I guess selection sort (or shaker sort, which I hadn't heard of before but is a perfectly intuitive improvement I had thought up) is equally easy and thus defendable.  It even has its strenghts, such as sorting tournament crosstables....

<snip>
> I always liked "shell sorts" and "natural merge sorts" but noone uses those any
> more.  Probably because they're really slow... oh well to each his own I guess.

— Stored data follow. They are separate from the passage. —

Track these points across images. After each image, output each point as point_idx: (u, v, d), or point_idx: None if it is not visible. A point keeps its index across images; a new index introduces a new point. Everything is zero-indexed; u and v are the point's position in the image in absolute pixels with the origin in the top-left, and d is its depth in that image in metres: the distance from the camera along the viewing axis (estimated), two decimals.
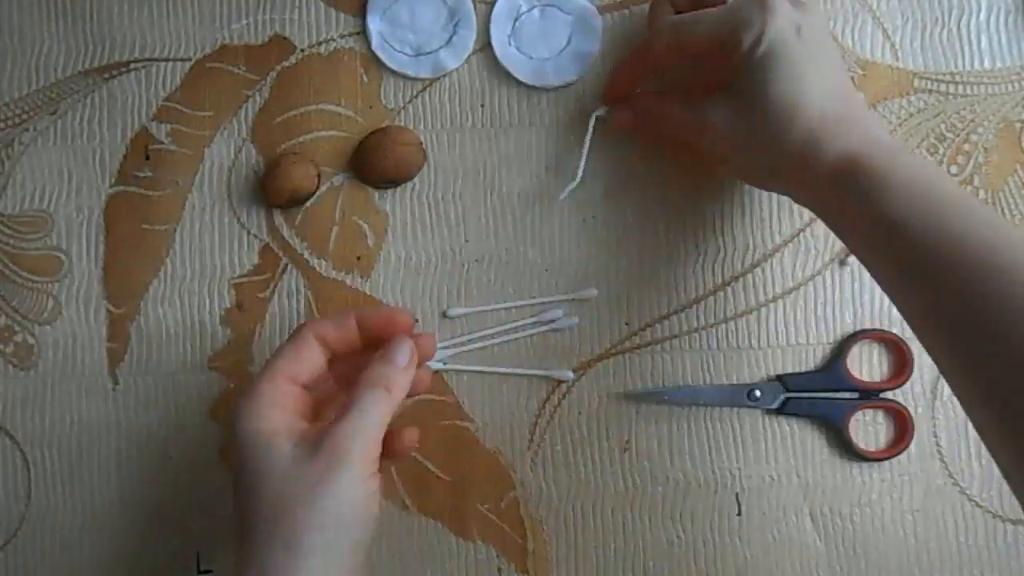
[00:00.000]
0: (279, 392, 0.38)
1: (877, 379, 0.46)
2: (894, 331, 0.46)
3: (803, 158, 0.38)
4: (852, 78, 0.47)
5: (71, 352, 0.46)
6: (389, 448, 0.39)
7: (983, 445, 0.34)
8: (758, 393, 0.45)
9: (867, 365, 0.46)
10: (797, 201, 0.41)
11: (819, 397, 0.46)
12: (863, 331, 0.46)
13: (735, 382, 0.46)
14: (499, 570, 0.45)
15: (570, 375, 0.46)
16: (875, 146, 0.37)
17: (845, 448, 0.45)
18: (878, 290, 0.46)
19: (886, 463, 0.46)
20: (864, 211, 0.36)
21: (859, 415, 0.46)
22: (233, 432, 0.37)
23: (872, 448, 0.46)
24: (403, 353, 0.39)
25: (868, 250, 0.38)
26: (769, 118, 0.39)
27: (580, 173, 0.46)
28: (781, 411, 0.45)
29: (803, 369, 0.46)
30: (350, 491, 0.36)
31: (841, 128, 0.38)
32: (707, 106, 0.41)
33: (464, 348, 0.46)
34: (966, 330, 0.33)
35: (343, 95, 0.47)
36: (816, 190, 0.39)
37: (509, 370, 0.46)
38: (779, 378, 0.46)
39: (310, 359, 0.39)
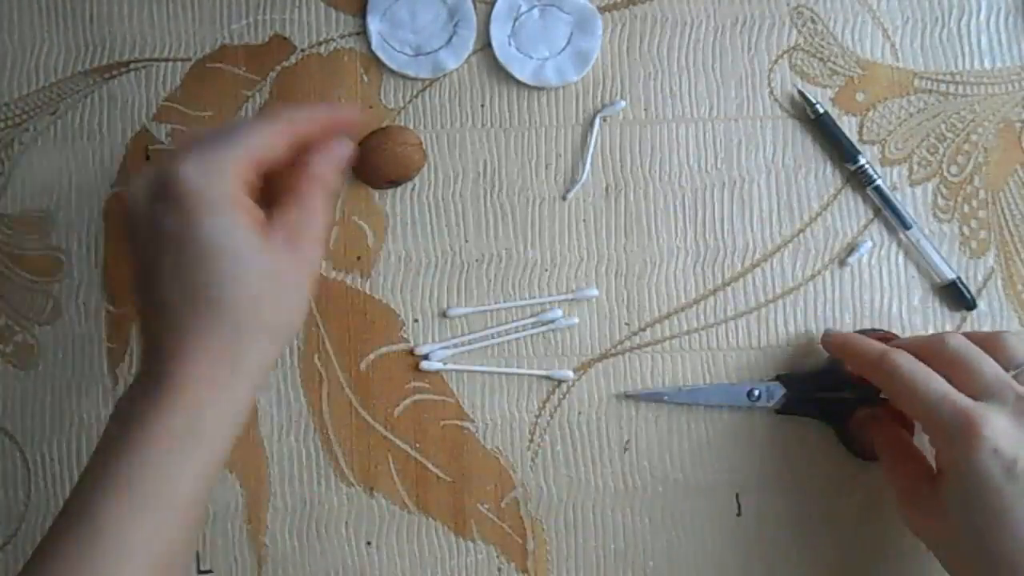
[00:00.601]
0: (247, 172, 0.35)
1: None
2: (894, 331, 0.46)
3: None
4: (852, 78, 0.47)
5: (71, 352, 0.46)
6: None
7: None
8: (758, 393, 0.45)
9: None
10: None
11: (819, 397, 0.45)
12: (863, 331, 0.46)
13: (735, 382, 0.46)
14: (499, 570, 0.45)
15: (570, 375, 0.46)
16: None
17: (845, 448, 0.45)
18: (878, 290, 0.46)
19: None
20: None
21: (859, 415, 0.46)
22: (192, 202, 0.33)
23: (872, 448, 0.46)
24: (348, 153, 0.40)
25: None
26: (959, 555, 0.35)
27: (585, 173, 0.46)
28: (781, 411, 0.45)
29: (803, 369, 0.46)
30: (309, 290, 0.37)
31: None
32: (914, 488, 0.38)
33: (464, 348, 0.46)
34: None
35: (343, 95, 0.47)
36: None
37: (509, 370, 0.46)
38: (779, 378, 0.46)
39: (277, 151, 0.36)
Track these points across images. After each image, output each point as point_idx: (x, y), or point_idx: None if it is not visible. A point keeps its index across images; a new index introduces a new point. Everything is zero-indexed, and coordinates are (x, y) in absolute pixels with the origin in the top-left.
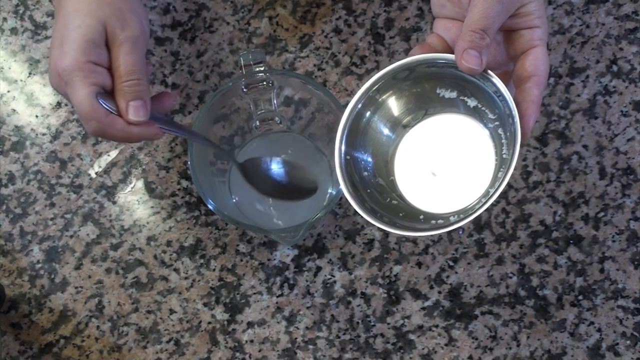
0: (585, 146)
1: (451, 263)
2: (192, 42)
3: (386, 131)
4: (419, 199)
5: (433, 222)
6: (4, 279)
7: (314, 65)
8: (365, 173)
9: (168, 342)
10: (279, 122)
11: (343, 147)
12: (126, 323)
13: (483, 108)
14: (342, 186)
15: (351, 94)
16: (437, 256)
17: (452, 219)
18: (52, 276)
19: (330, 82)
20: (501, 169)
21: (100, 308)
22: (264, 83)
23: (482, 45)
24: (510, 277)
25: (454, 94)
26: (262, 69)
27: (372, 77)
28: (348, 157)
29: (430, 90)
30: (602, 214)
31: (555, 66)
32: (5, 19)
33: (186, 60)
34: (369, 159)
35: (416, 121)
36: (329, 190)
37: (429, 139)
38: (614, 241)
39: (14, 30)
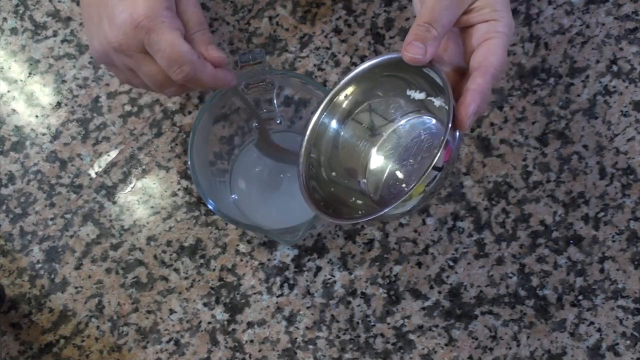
0: (585, 146)
1: (451, 263)
2: None
3: (357, 137)
4: (383, 201)
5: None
6: (4, 279)
7: (314, 65)
8: (333, 173)
9: (168, 342)
10: (279, 122)
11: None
12: (126, 323)
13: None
14: (302, 187)
15: None
16: (437, 256)
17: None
18: (52, 276)
19: (330, 82)
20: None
21: (100, 308)
22: (264, 83)
23: (427, 37)
24: (510, 277)
25: (422, 95)
26: (262, 69)
27: (341, 80)
28: (314, 158)
29: (402, 92)
30: (602, 214)
31: (555, 66)
32: (5, 19)
33: None
34: (335, 162)
35: (387, 126)
36: None
37: (398, 143)
38: (614, 241)
39: (14, 30)
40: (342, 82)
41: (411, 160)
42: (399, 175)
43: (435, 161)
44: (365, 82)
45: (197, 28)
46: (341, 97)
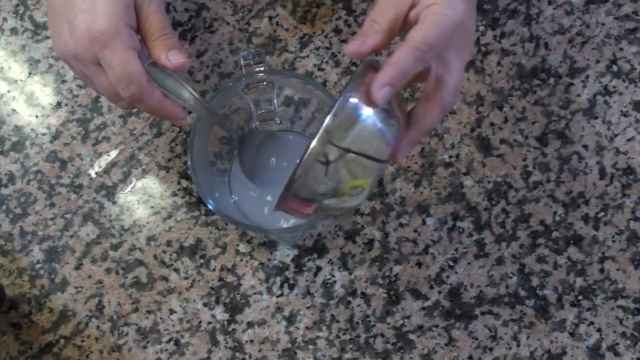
0: (585, 146)
1: (451, 263)
2: (192, 42)
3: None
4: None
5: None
6: (4, 279)
7: (314, 65)
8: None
9: (168, 342)
10: (279, 122)
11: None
12: (126, 323)
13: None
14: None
15: None
16: (437, 256)
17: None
18: (52, 276)
19: (330, 82)
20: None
21: (100, 308)
22: (264, 83)
23: (369, 31)
24: (510, 277)
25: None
26: (262, 69)
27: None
28: None
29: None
30: (602, 214)
31: (555, 66)
32: (5, 19)
33: None
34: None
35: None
36: None
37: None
38: (614, 241)
39: (14, 30)
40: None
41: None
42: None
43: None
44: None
45: (159, 34)
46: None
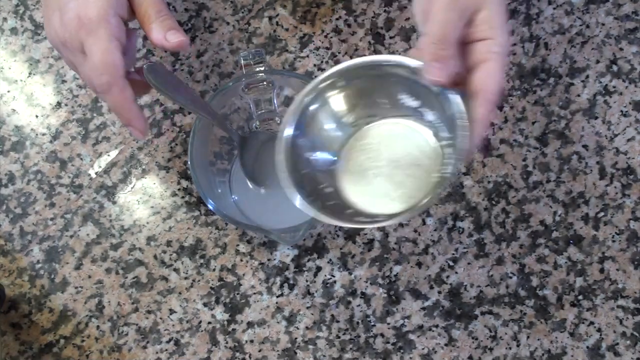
0: (585, 146)
1: (451, 263)
2: (192, 42)
3: (335, 125)
4: (354, 193)
5: (357, 218)
6: (4, 279)
7: (314, 65)
8: (308, 154)
9: (168, 342)
10: (279, 122)
11: (292, 130)
12: (126, 323)
13: (439, 124)
14: (281, 160)
15: None
16: (437, 256)
17: (377, 219)
18: (52, 276)
19: None
20: (440, 187)
21: (100, 308)
22: (264, 83)
23: (444, 55)
24: (510, 277)
25: (415, 104)
26: (262, 69)
27: (333, 68)
28: (295, 137)
29: (393, 93)
30: (602, 214)
31: (555, 66)
32: (5, 19)
33: (186, 60)
34: (315, 143)
35: (369, 121)
36: None
37: (381, 140)
38: (614, 241)
39: (14, 30)
40: (332, 71)
41: (391, 166)
42: (376, 176)
43: (435, 198)
44: (357, 77)
45: (156, 17)
46: (329, 84)
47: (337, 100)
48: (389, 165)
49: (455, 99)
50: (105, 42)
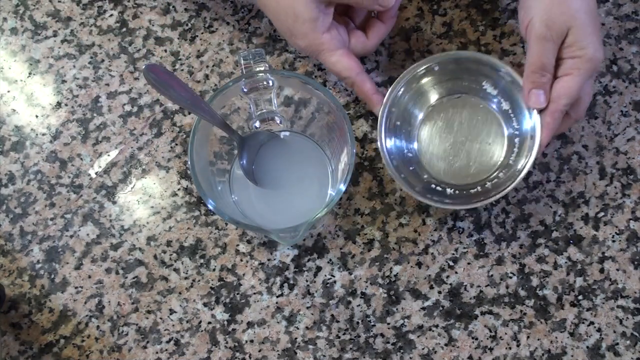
0: (585, 146)
1: (451, 263)
2: (192, 42)
3: (417, 106)
4: (438, 171)
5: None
6: (4, 279)
7: (314, 65)
8: (399, 141)
9: (168, 342)
10: (279, 122)
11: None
12: (126, 323)
13: (512, 115)
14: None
15: (351, 93)
16: (437, 256)
17: (472, 191)
18: (52, 276)
19: (330, 82)
20: (502, 171)
21: (100, 308)
22: (264, 83)
23: (544, 82)
24: (510, 277)
25: (495, 91)
26: (262, 69)
27: (422, 61)
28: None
29: (475, 81)
30: (602, 214)
31: None
32: (5, 19)
33: (186, 60)
34: (405, 129)
35: (447, 99)
36: (329, 191)
37: (456, 118)
38: (614, 241)
39: (14, 30)
40: (426, 60)
41: (462, 139)
42: (460, 152)
43: (525, 170)
44: (447, 64)
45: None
46: (422, 71)
47: (426, 84)
48: (467, 140)
49: (535, 115)
50: (332, 58)
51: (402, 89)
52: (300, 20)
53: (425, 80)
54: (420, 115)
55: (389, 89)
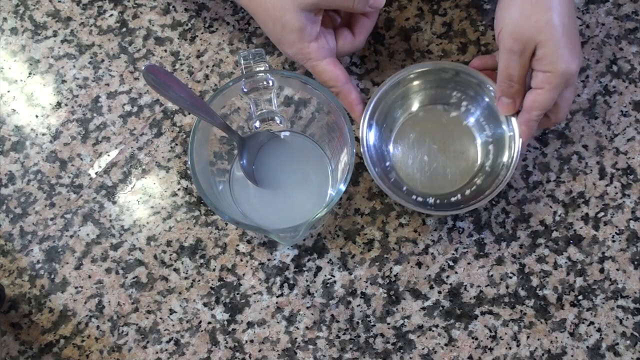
0: (585, 146)
1: (451, 263)
2: (192, 42)
3: (398, 113)
4: (411, 178)
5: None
6: (4, 279)
7: None
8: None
9: (168, 342)
10: (279, 122)
11: (367, 119)
12: (126, 323)
13: (485, 123)
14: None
15: None
16: (437, 256)
17: (436, 201)
18: (52, 276)
19: None
20: (478, 176)
21: (100, 308)
22: (264, 83)
23: (512, 92)
24: (510, 277)
25: (472, 102)
26: (262, 69)
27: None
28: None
29: (454, 90)
30: (602, 214)
31: None
32: (5, 19)
33: (186, 60)
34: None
35: (420, 108)
36: (329, 191)
37: (428, 129)
38: (614, 241)
39: (14, 30)
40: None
41: (435, 146)
42: (427, 160)
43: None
44: (430, 74)
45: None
46: (410, 77)
47: (409, 89)
48: (440, 149)
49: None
50: (319, 67)
51: (389, 89)
52: (287, 29)
53: (414, 84)
54: (401, 120)
55: (377, 88)
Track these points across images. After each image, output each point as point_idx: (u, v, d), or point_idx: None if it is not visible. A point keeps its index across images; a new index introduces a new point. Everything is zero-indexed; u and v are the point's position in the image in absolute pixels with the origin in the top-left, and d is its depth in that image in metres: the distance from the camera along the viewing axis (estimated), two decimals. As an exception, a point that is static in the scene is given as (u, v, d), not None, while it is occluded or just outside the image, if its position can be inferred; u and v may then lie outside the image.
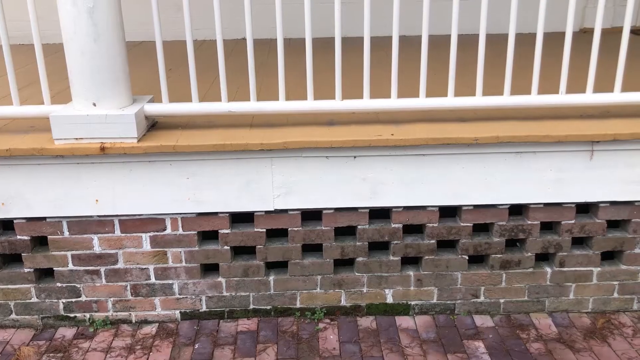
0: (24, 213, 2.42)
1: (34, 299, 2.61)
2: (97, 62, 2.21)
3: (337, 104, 2.39)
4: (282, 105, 2.39)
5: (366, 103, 2.40)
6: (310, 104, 2.40)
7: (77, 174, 2.35)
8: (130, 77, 2.36)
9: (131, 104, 2.35)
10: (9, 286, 2.58)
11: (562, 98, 2.40)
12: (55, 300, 2.62)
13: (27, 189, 2.37)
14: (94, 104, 2.25)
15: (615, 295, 2.70)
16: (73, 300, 2.62)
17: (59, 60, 3.54)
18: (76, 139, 2.26)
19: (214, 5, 2.23)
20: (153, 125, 2.50)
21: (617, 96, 2.41)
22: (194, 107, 2.39)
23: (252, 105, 2.39)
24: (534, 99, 2.40)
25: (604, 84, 2.52)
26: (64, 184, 2.36)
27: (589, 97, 2.40)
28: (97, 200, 2.40)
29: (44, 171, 2.34)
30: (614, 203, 2.53)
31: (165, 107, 2.40)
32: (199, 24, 4.89)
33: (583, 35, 4.83)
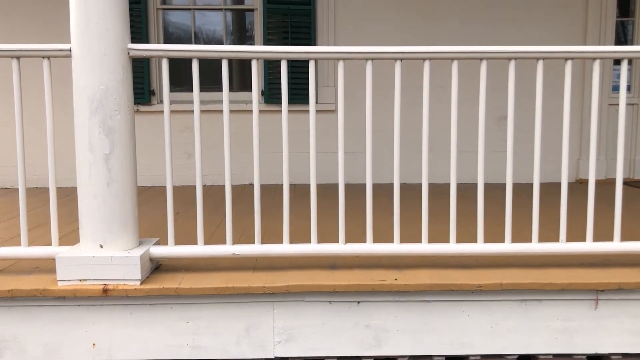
0: (16, 359, 2.34)
1: None
2: (108, 205, 2.28)
3: (341, 247, 2.42)
4: (285, 248, 2.42)
5: (369, 247, 2.43)
6: (313, 247, 2.43)
7: (77, 317, 2.32)
8: (138, 219, 2.42)
9: (137, 246, 2.39)
10: None
11: (562, 246, 2.43)
12: None
13: (24, 332, 2.32)
14: (101, 246, 2.29)
15: None
16: None
17: (70, 203, 3.65)
18: (80, 280, 2.27)
19: (224, 153, 2.35)
20: (157, 267, 2.51)
21: (617, 245, 2.44)
22: (199, 250, 2.43)
23: (256, 248, 2.42)
24: (534, 246, 2.43)
25: (604, 231, 2.56)
26: (63, 326, 2.32)
27: (589, 246, 2.43)
28: (94, 345, 2.34)
29: (43, 313, 2.31)
30: (626, 355, 2.44)
31: (170, 250, 2.43)
32: (207, 170, 5.10)
33: (579, 186, 4.98)
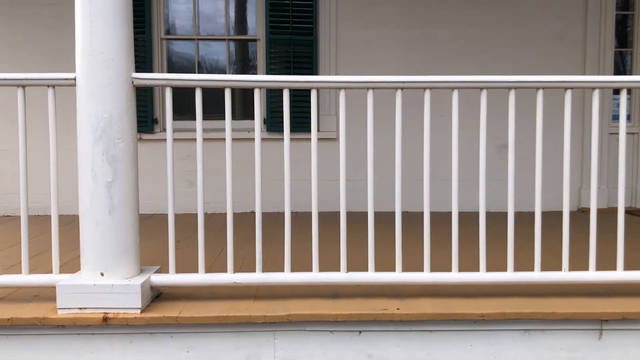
0: (13, 388, 2.32)
1: None
2: (109, 233, 2.28)
3: (342, 276, 2.41)
4: (286, 277, 2.41)
5: (371, 276, 2.42)
6: (315, 276, 2.42)
7: (76, 346, 2.30)
8: (139, 247, 2.41)
9: (138, 274, 2.38)
10: None
11: (565, 275, 2.42)
12: None
13: (22, 361, 2.30)
14: (102, 274, 2.28)
15: None
16: None
17: (72, 230, 3.65)
18: (80, 308, 2.26)
19: (226, 181, 2.35)
20: (158, 295, 2.50)
21: (620, 275, 2.42)
22: (200, 278, 2.42)
23: (257, 277, 2.41)
24: (537, 275, 2.42)
25: (607, 260, 2.55)
26: (62, 355, 2.30)
27: (592, 275, 2.42)
28: (91, 374, 2.31)
29: (43, 342, 2.29)
30: (632, 386, 2.41)
31: (171, 279, 2.42)
32: (209, 198, 5.11)
33: (582, 215, 4.97)
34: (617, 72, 5.46)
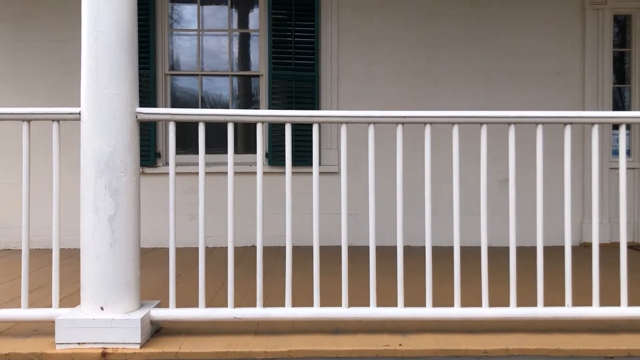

Strange - JA's source shows shell sort being marginally quicker than heap sort.

Stewart.

-- 
My e-mail is valid but not my primary mailbox, aside from its being the unfortunate victim of intensive mail-bombing at the moment.  Please keep replies on the 'group where everyone may benefit.
May 13, 2004
Stewart Gordon wrote:

>
> Yes.  Though it would depend on such things as the relative costs of comparison and assignment/swapping.

<snip>

On of the great things about ADA generics is that you could easily replace the comparison operator and do tests on how many comparisons were actually performed.  Of course you could box all the variables you use in the sort algorithm but that's just not the same.  I wish D templates could accept operators/functions as parameters.  At the very least its a good way to profile that particular aspect of an algorithm.


-- 
-Anderson: http://badmama.com.au/~anderson/
May 13, 2004
Stewart Gordon wrote:

>
>> I always liked "shell sorts" and "natural merge sorts" but noone uses those any
>> more.  Probably because they're really slow... oh well to each his own I guess.
>
>
> Strange - JA's source shows shell sort being marginally quicker than heap sort.
>
> Stewart.
>
If your talking about the website I provided, did you read that shell sort was slightly broken?


-- 
-Anderson: http://badmama.com.au/~anderson/
May 13, 2004
>>
>>I think I've read in the docs that the D compiler autodetects if a
>>function should be virtual or not. Why is there such a speedgain by
>>explicitely marking methods as final, when the compiler can do this
>>implicitely?
> 
> 
> Because the compiler is not sophisticated enough to do it automatically yet.
> 
> 
Thanks, that's all I wanted to hear ;)

Regards,
Jörg
May 13, 2004
J Anderson wrote:
<snip>
> If your talking

My talking?

> about the website I provided, did you read that shell sort was slightly broken?

No.  I still don't.  Where's that little bit of info buried then?

Stewart.

-- 
My e-mail is valid but not my primary mailbox, aside from its being the unfortunate victim of intensive mail-bombing at the moment.  Please keep replies on the 'group where everyone may benefit.